Teachers were forced out of the 19 classrooms at La Merced Intermediate on Feb. 11, when a strong aftershock to the Oct. 1 earthquake shook loose asbestos insulation. Administrators and teachers were evacuated from the main building at Bandini Elementary on March 1, when chunks of insulation containing asbestos fell, apparently because of a leaky roof, officials said.
School officials said they quickly closed the areas where asbestos had broken loose to shield employees and students from exposure.
"Anytime we have something like this we don't mess around," said Felix Rivera, principal at Bandini Elementary.

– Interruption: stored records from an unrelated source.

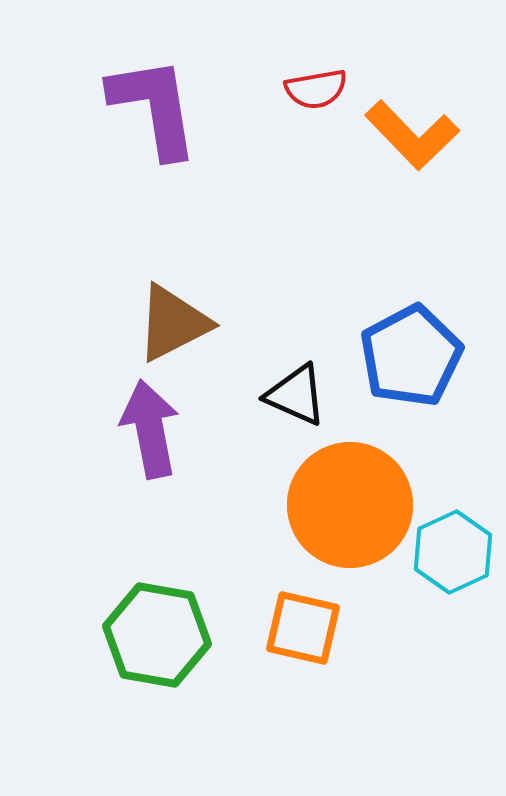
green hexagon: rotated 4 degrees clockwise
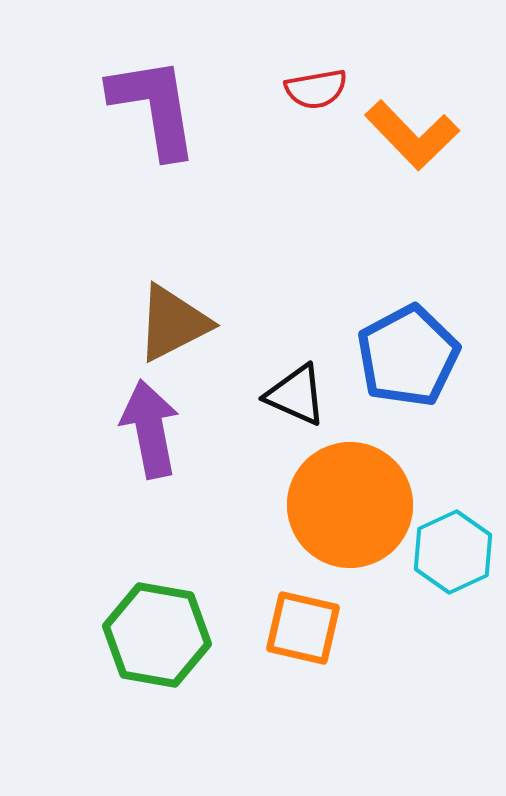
blue pentagon: moved 3 px left
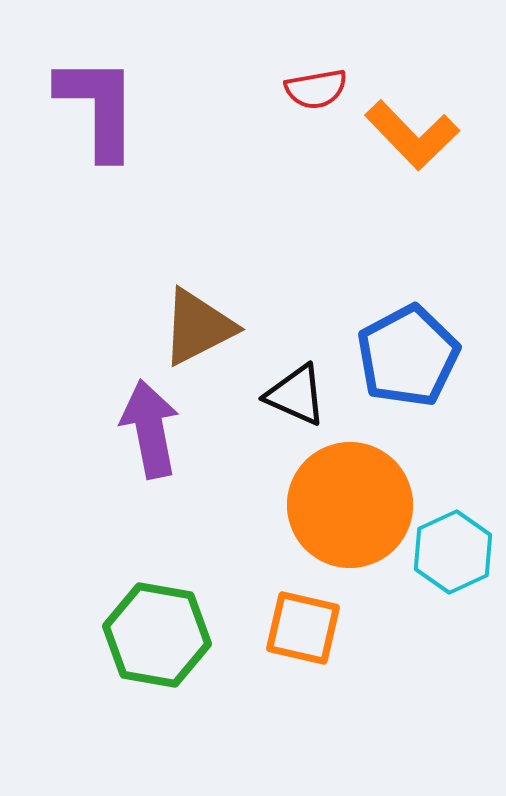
purple L-shape: moved 56 px left; rotated 9 degrees clockwise
brown triangle: moved 25 px right, 4 px down
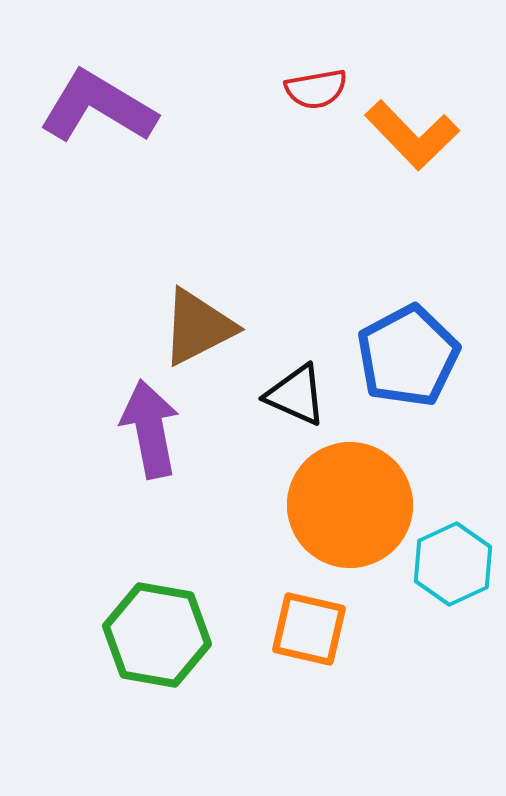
purple L-shape: rotated 59 degrees counterclockwise
cyan hexagon: moved 12 px down
orange square: moved 6 px right, 1 px down
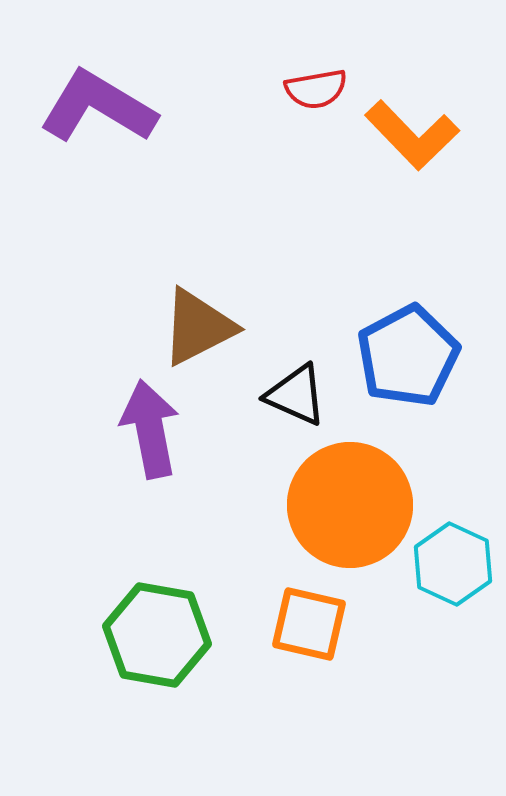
cyan hexagon: rotated 10 degrees counterclockwise
orange square: moved 5 px up
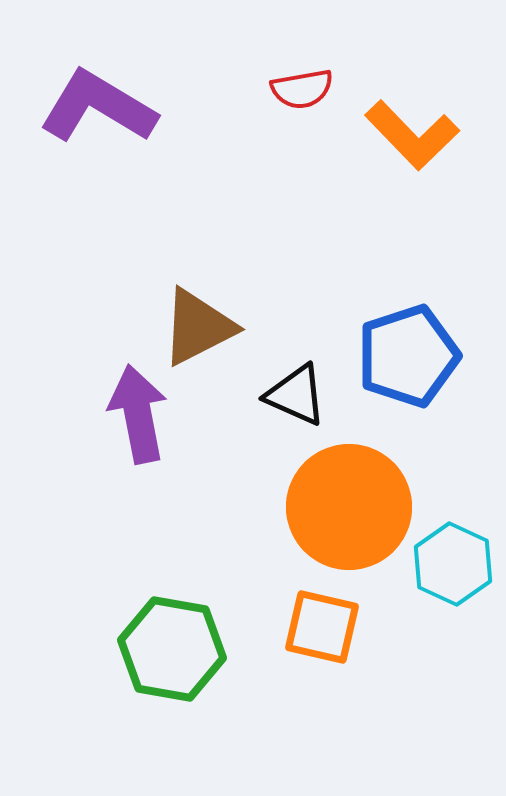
red semicircle: moved 14 px left
blue pentagon: rotated 10 degrees clockwise
purple arrow: moved 12 px left, 15 px up
orange circle: moved 1 px left, 2 px down
orange square: moved 13 px right, 3 px down
green hexagon: moved 15 px right, 14 px down
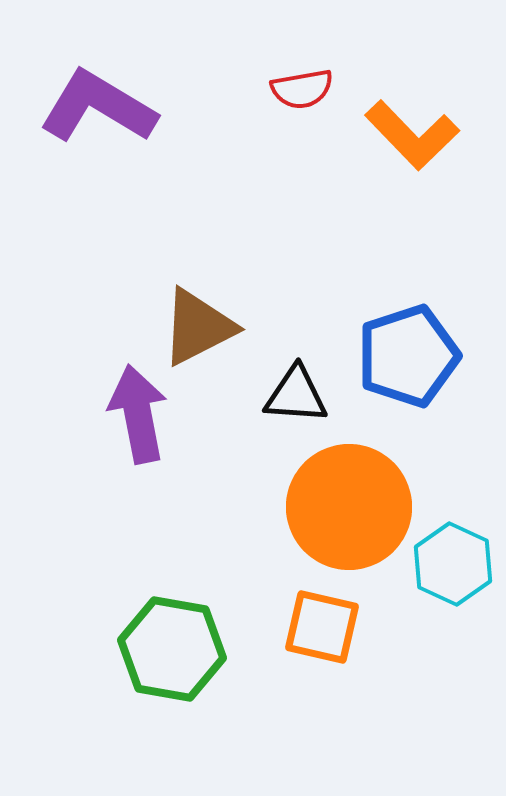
black triangle: rotated 20 degrees counterclockwise
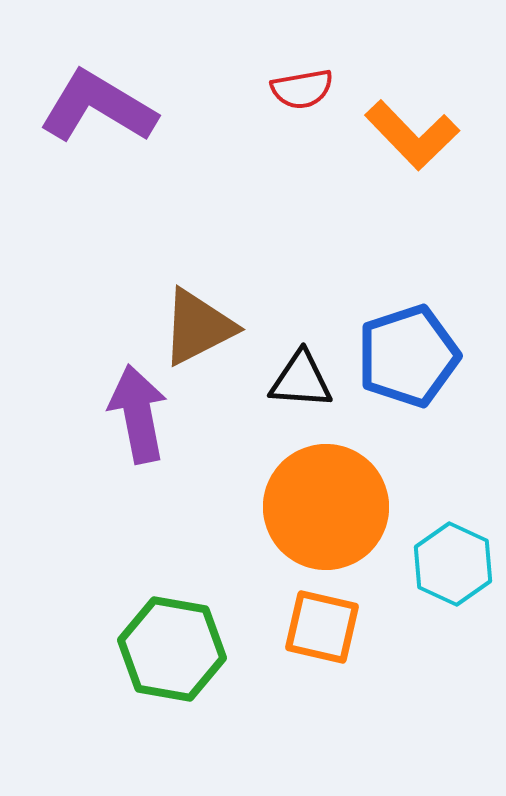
black triangle: moved 5 px right, 15 px up
orange circle: moved 23 px left
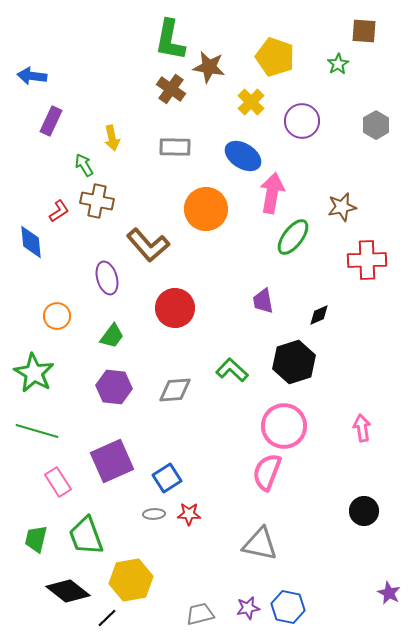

The closures have resulted in what officials say is a nerve-straining situation at both schools. In some instances, teachers have been forced to double up in classrooms.
At La Merced, academic classes also are being conducted in a shop set up for industrial arts at times when the shop would otherwise be vacant. Four classes are meeting in the library. And two classes have been moved to Montebello Intermediate, according to La Merced Intermediate Principal Larry Weiss.
Barraza found a temporary niche for her 24 Bandini students on the stage in the cafeteria. Eight portable classrooms have been moved onto the school grounds and will be occupied when students return from spring break April 4, Rivera said.
"I'm glad we're out of there (her classroom), but it's been difficult for the children," Barraza said. "It's been very stressful."
Both teachers and students at Bandini and La Merced were forced to leave their educational materials in the classrooms until they can be cleaned of any asbestos. Gold, who teaches reading and writing, had to quickly devise new lesson plans to replace the ones left behind.
"It has not been easy," she said. "We are accountable for everything they learn this year and we want to be able to give them what they need."
Brennan, who shares a room with Gold, said crowding has affected students.
"The kids are on top of each other, and it shows in their behavior," Brennan said.
A 1982 survey found that eight of the district's 27 schools contain asbestos, a fibrous mineral used in the past as insulation in buildings. The asbestos was sealed with an encapsulating spray in 1982-83, said Wesley Andersen, the district's director of facilities. At the Montebello schools, the asbestos was used to cover ceilings and beams hidden above acoustic panels in classrooms and offices.
But throughout the years, the asbestos has been stirred up at several of the schools. One time some was knocked loose by a prowler who broke into a school and walked through an asbestos-coated attic, Andersen said. If inhaled, asbestos fibers can cause lung disease.
After the Oct. 1 earthquake, the district temporarily closed and checked the eight schools for asbestos leakage, Andersen said.
Asbestos had broken loose at Bandini Elementary, Suva Intermediate, La Merced Intermediate and Montebello Intermediate, Andersen said. The schools were cleaned and the asbestos re-encapsulated, he said.
Air sampling detected asbestos at Washington Elementary, which was closed Oct. 7-22 for cleaning and re-encapsulation. Eastmont and Winter Gardens elementary schools and Montebello High tested clean, Andersen said.
The Feb. 11 temblor knocked loose asbestos in the ceiling of the two-story main building at La Merced Intermediate. Air sampling detected asbestos on the second floor, but none on the first floor, officials said.
The classrooms on the second floor were evacuated, while the school's administrative offices continued operating on the first floor. The district tried to re-encapsulate the asbestos, but tests continued to detect fibers in the air.
Nineteen portable classrooms will be moved onto the campus within the next 30 to 60 days to accommodate the classes that were displaced, said Rosina Spitzer, assistant principal.
"We have sort of an impossible situation until then," she said.